→ Exercise
Would you transcribe each entry precisely as it stands, setting aside any images?
--- Given data ---
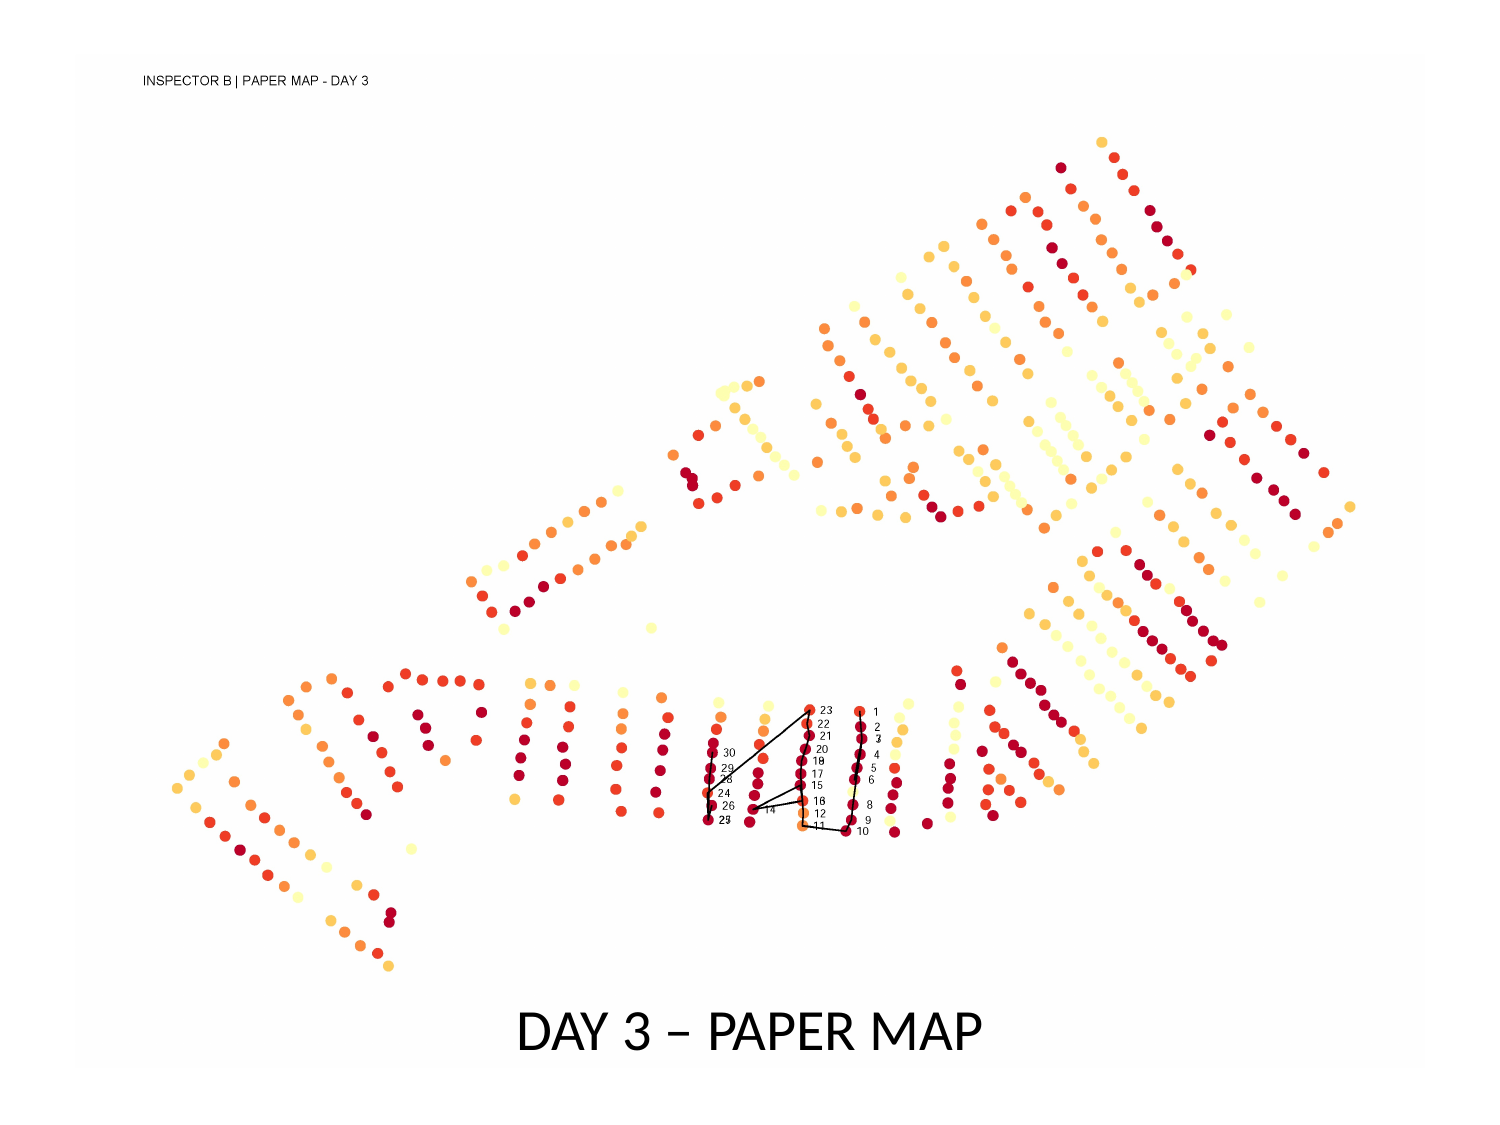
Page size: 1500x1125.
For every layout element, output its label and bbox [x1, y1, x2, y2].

list [74, 51, 1426, 1074]
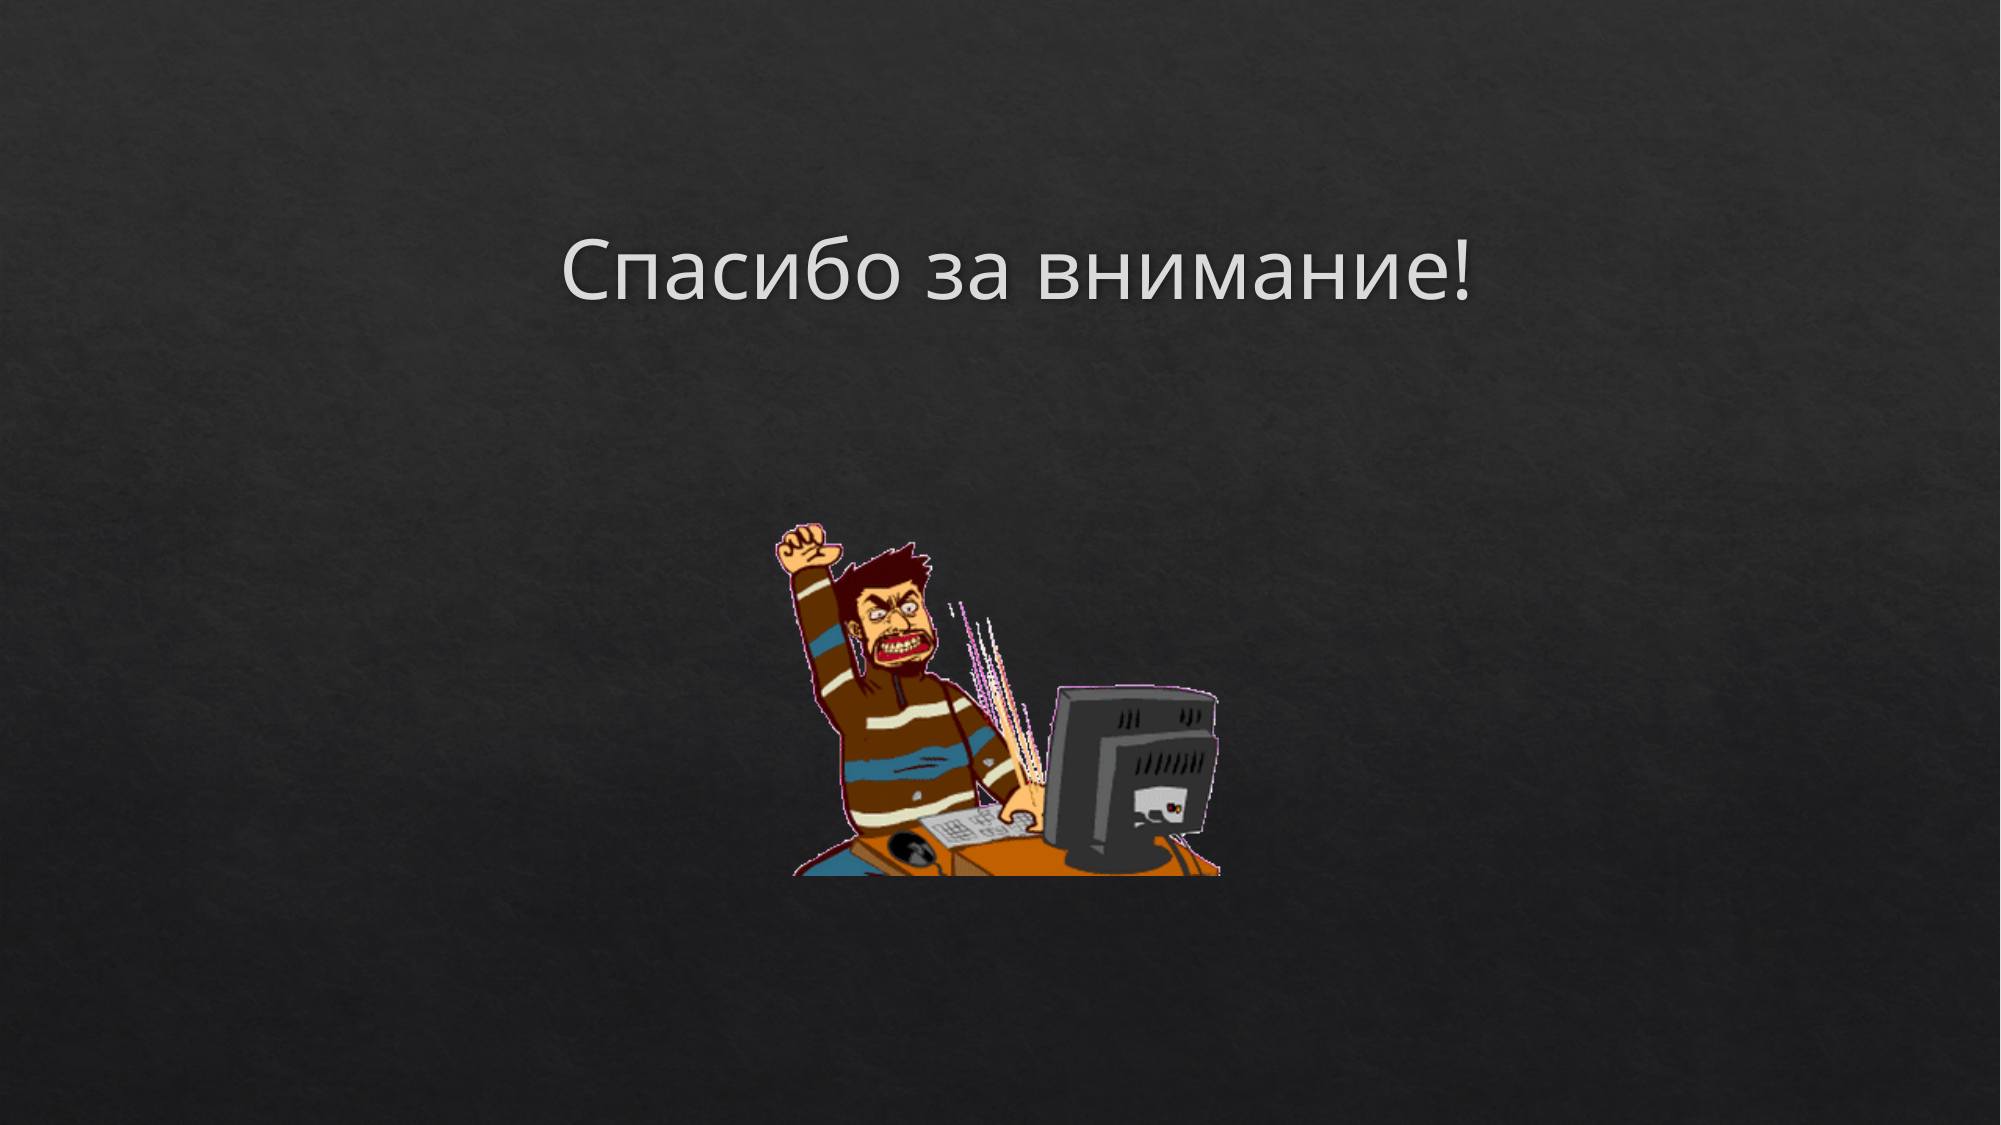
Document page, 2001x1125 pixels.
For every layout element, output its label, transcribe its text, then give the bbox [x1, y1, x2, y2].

picture [750, 486, 1283, 877]
title Спасибо за внимание! [154, 207, 1880, 425]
---
→ Answer to this task
Page size: 1500x1125.
For every layout element, output its label and bbox [x1, y1, x2, y2].

list [74, 51, 1426, 1074]
Document page, 2001x1125 pixels.
For every layout element, output its label, transcribe its text, then give the bbox [x1, y1, x2, y2].

picture [750, 486, 1283, 877]
title Спасибо за внимание! [154, 207, 1880, 425]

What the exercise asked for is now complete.